Un jeu d'espace
et de temps est créé par l'artiste français Gilbert Cosset
qui lie la peinture à des éléments « faciles à
trouver » et cela dans une relation secrète et
intime à la fois. L'artiste cherche à transformer la matière
dans son rapport avec l'espace.
Ses œuvres
exposées à Machrabiya sont le fruit de trois périodes
de la vie du peintre. Tout d'abord son voyage en Egypte
en 1988, son retour à Marseille en 1989 puis son passage
par l'Egypte en mars 2002.
Aperçu de
ses voyages en Egypte, une série d'œuvres en boîtes de
cigarettes (espace) dépliées amalgament à la fois l'odeur
du passé et celle de la modernité (temps). L'odeur du
passé, c'est celle du temps pharaonique qui émane de ces
boîtes de cigarettes sur lesquelles sont mentionnées le
nom et la figure de Cléopâtre et d'où se dégage « le
parfum de l'Orient ». Cléopâtre est écrite en
arabe. Cosset, en préservant ce nom sur le paquet, rend
l'équilibre dans son dessin entre écriture et peinture.
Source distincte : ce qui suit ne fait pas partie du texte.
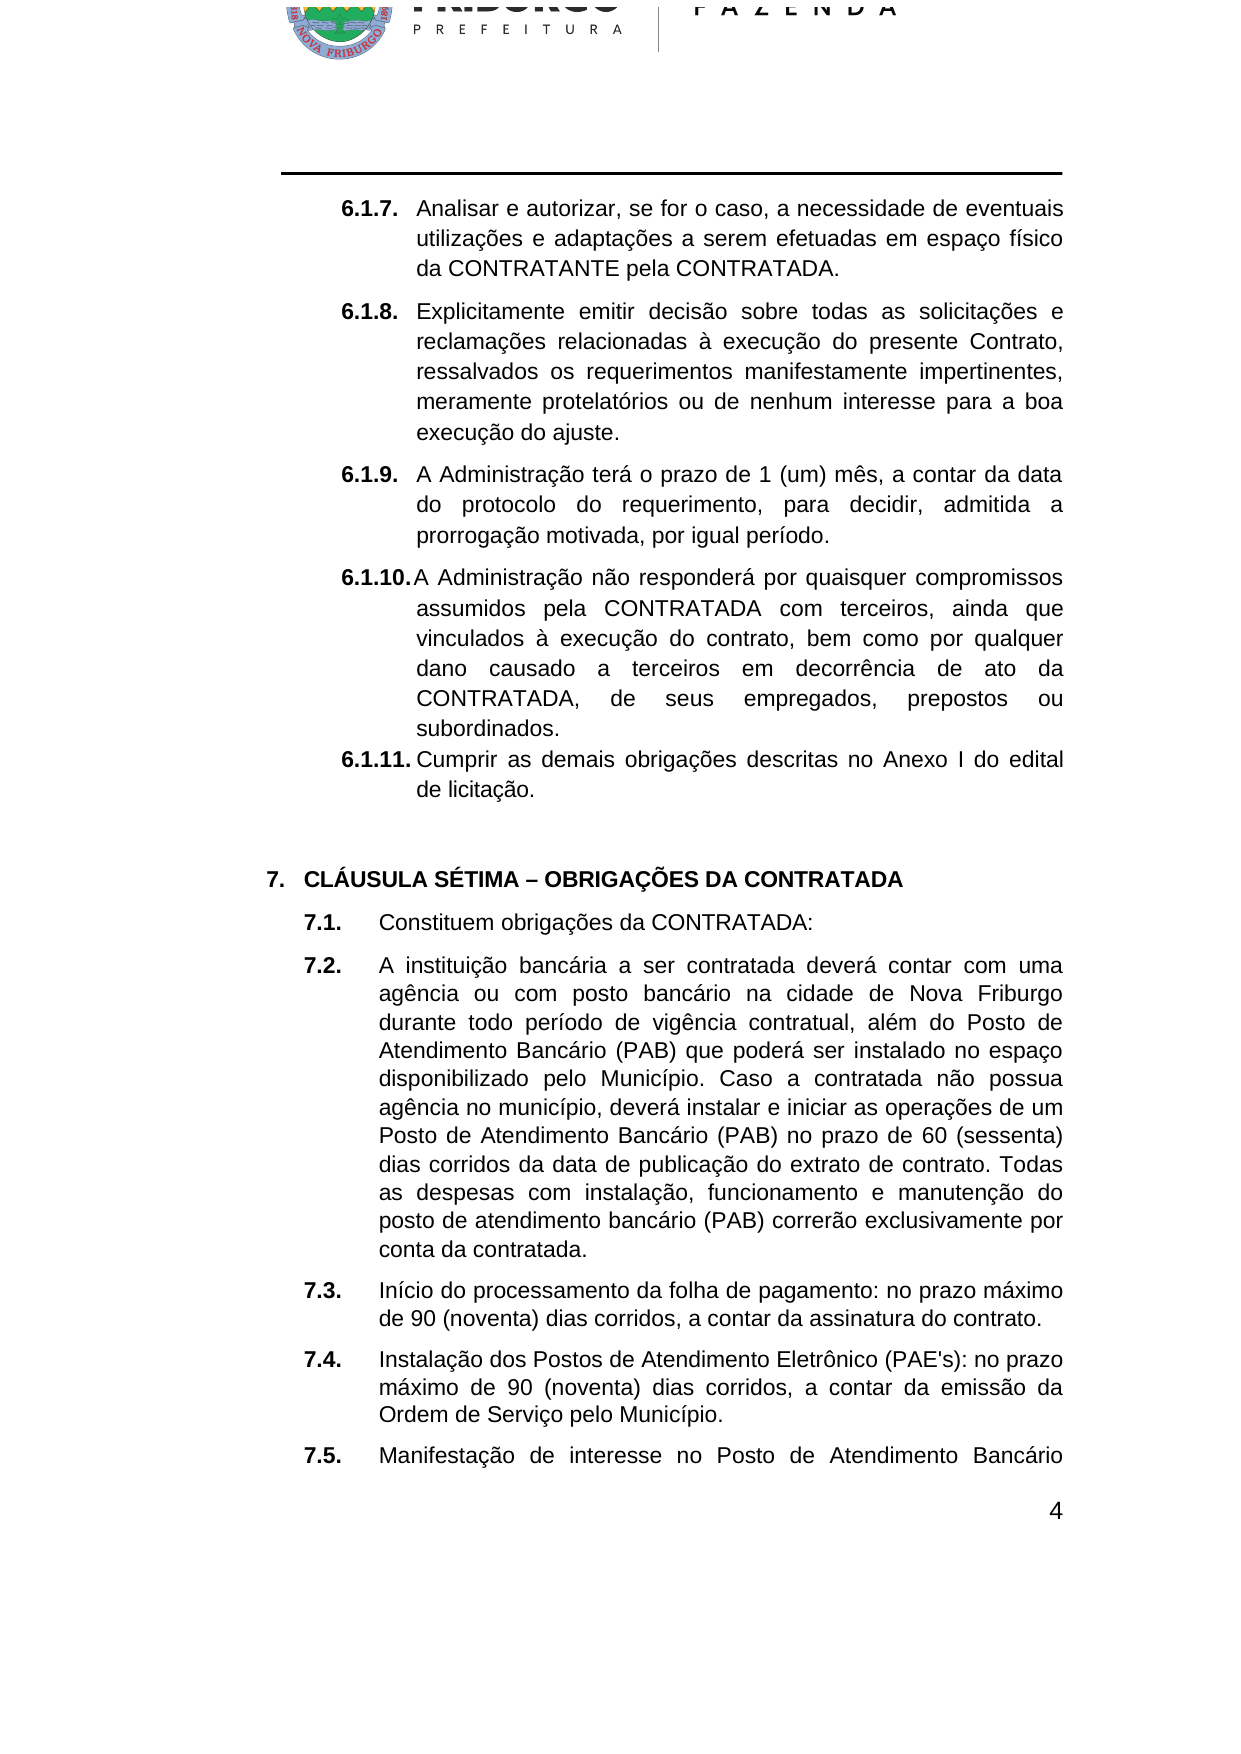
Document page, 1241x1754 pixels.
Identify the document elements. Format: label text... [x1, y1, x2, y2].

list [303, 1442, 1064, 1469]
list Explicitamente emitir decisão sobre todas as solicitações e reclamações relacionadas à execução do presente Contrato, ressalvados os requerimentos manifestamente impertinentes, meramente protelatórios ou de nenhum interesse para a boa execução do ajuste. [341, 298, 1064, 445]
list Instalação dos Postos de Atendimento Eletrônico (PAE's): no prazo máximo de 90 (noventa) dias corridos, a contar da emissão da Ordem de Serviço pelo Município. [303, 1346, 1064, 1428]
picture [251, 7, 1095, 99]
list A Administração terá o prazo de 1 (um) mês, a contar da data do protocolo do requerimento, para decidir, admitida a prorrogação motivada, por igual período. [341, 461, 1064, 548]
list A instituição bancária a ser contratada deverá contar com uma agência ou com posto bancário na cidade de Nova Friburgo durante todo período de vigência contratual, além do Posto de Atendimento Bancário (PAB) que poderá ser instalado no espaço disponibilizado pelo Município. Caso a contratada não possua agência no município, deverá instalar e iniciar as operações de um Posto de Atendimento Bancário (PAB) no prazo de 60 (sessenta) dias corridos da data de publicação do extrato de contrato. Todas as despesas com instalação, funcionamento e manutenção do posto de atendimento bancário (PAB) correrão exclusivamente por conta da contratada. [303, 952, 1064, 1262]
list Início do processamento da folha de pagamento: no prazo máximo de 90 (noventa) dias corridos, a contar da assinatura do contrato. [303, 1277, 1064, 1331]
list Cumprir as demais obrigações descritas no Anexo I do edital de licitação. [341, 746, 1064, 802]
list Analisar e autorizar, se for o caso, a necessidade de eventuais utilizações e adaptações a serem efetuadas em espaço físico da CONTRATANTE pela CONTRATADA. [341, 195, 1064, 282]
list Constituem obrigações da CONTRATADA: [303, 909, 1063, 936]
list A Administração não responderá por quaisquer compromissos assumidos pela CONTRATADA com terceiros, ainda que vinculados à execução do contrato, bem como por qualquer dano causado a terceiros em decorrência de ato da CONTRATADA, de seus empregados, prepostos ou subordinados. [341, 564, 1064, 742]
list CLÁUSULA SÉTIMA – OBRIGAÇÕES DA CONTRATADA [266, 866, 1064, 893]
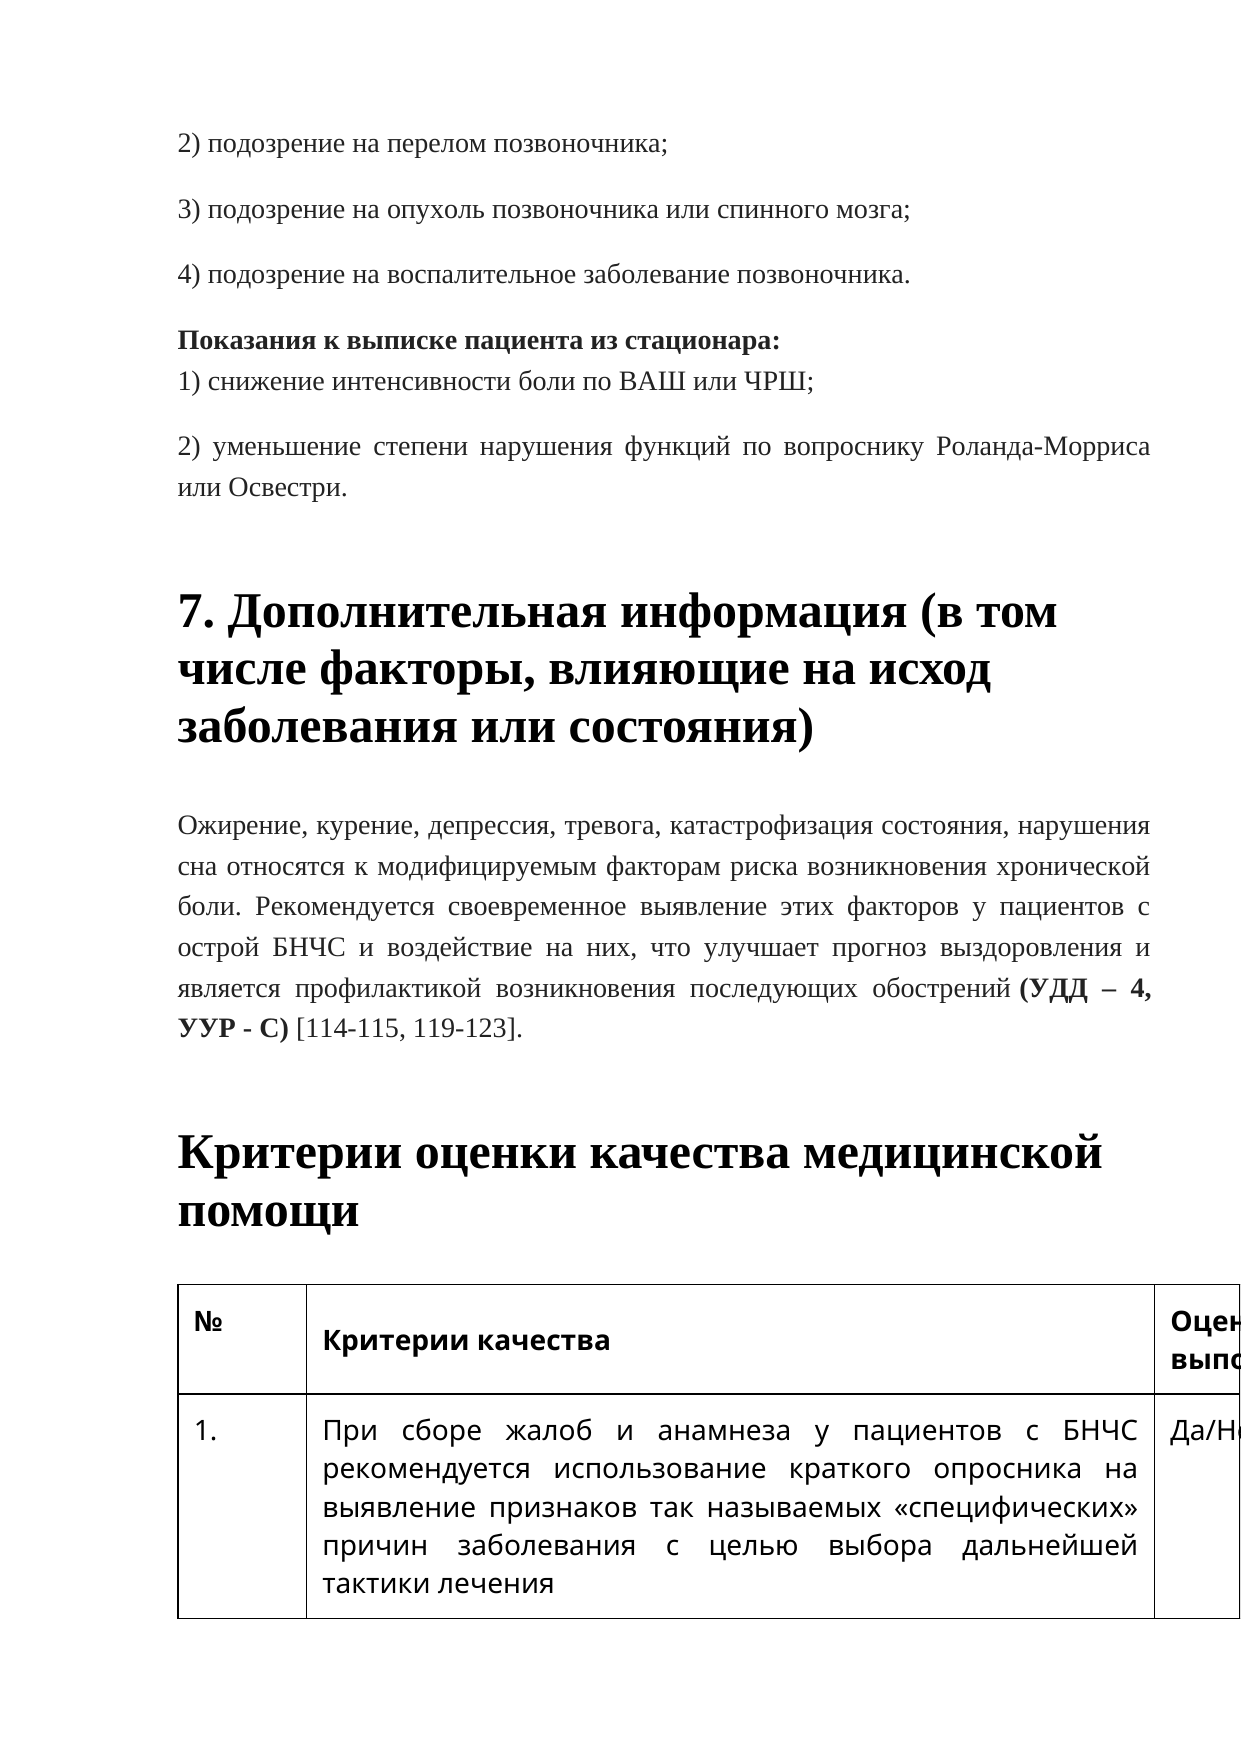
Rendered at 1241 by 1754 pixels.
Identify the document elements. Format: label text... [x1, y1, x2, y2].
Et la modernité ? Celle-ci réside dans le fait de
lier la matière (boîtes ou autres), qui n'est que des
trouvailles sélectionnées ici et là, à la peinture qui
ajoute un aspect moderne à l'œuvre. « Le pouvoir
de la peinture réside dans le fait de lier les choses
entre elles. La peinture n'a pas besoin réellement du
peintre pour exister ». Obsédé par l'esprit des
objets, par l'énergie qu'ils lui transmettent, il réduit
ainsi le rôle de l'artiste à un simple assembleur.
De retour
à Marseille, un an après son séjour en Egypte, en 1989,
le parfum de l'Orient continue à le hanter. Il se met
à créer des reproductions en peinture d'éléments du quotidien :
cartons, journaux et affiches publicitaires, comme « Parfums
Corona d'Orient ». Cosset profite de cette
affiche publicitaire aperçue à Marseille et change le
slogan de cette marque de parfum. Car le but de l'artiste
n'est pas de laisser la publicité telle qu'elle, mais
de la faire réagir dans un jeu d'espace avec le temps.
« Cette marque de parfum existe en réalité, mais
on doit lui accorder le pouvoir, la liberté et la possibilité
de s'ouvrir de nouveau », affirme l'artiste.
Réinséré dans le tableau, ce bout d'affiche prend une
signification nouvelle.
Son expérience
avec sa série de journaux accomplie à Marseille était
la plus pénible, car c'était au moment de la guerre en
Bosnie. « Plus je lisais les journaux, plus je
me sentais paralysé, mais j'avais envie de réagir ».
Dans un contraste d'espace de toute une page du journal
Le Monde, c'est le pessimisme de Freud, une
partie d'une phrase qui n'est pas conçue dans la
séquence de la page du journal, qui incite Cosset à réagir.
Cette phrase qui fait partie d'un long article est mise
en relief et éclairée grâce à un fond de couleur noire,
d'où le rôle de la peinture qui fait le lien avec l'écriture.
A son retour
en Egypte en 2002, Cosset s'est intéressé au travail en
série, une manière de restituer l'idée de l'évolution
ou de la transformation de la matière dans un temps donné.
De cette expérience émane la série des polaroïds. Une
caméra polaroïd à la main, Cosset capte l'instant. « Ce
qui m'intéresse dans les polaroïds, c'est le fait de restituer
l'instant. La chimie des polaroïds, des couleurs chaudes
et froides qui surgissent à la minute me fascine. Les
polaroïds m'offrent l'occasion de capter le mouvement
qui ressort immédiatement de la caméra. C'est très beau
de transformer l'immédiat ».
Ces polaroïds
sont classés dans un ordre imposé par l'artiste, mais
le récepteur est invité à rompre cet ordre et choisir
celui qui lui convient davantage, selon sa propre vision
et son intuition par rapport à la matière. Cosset convoque
son récepteur à un jeu de temps et d'espace. « C'est
l'expression d'un moment particulier dans une relation
particulière à un espace particulier ».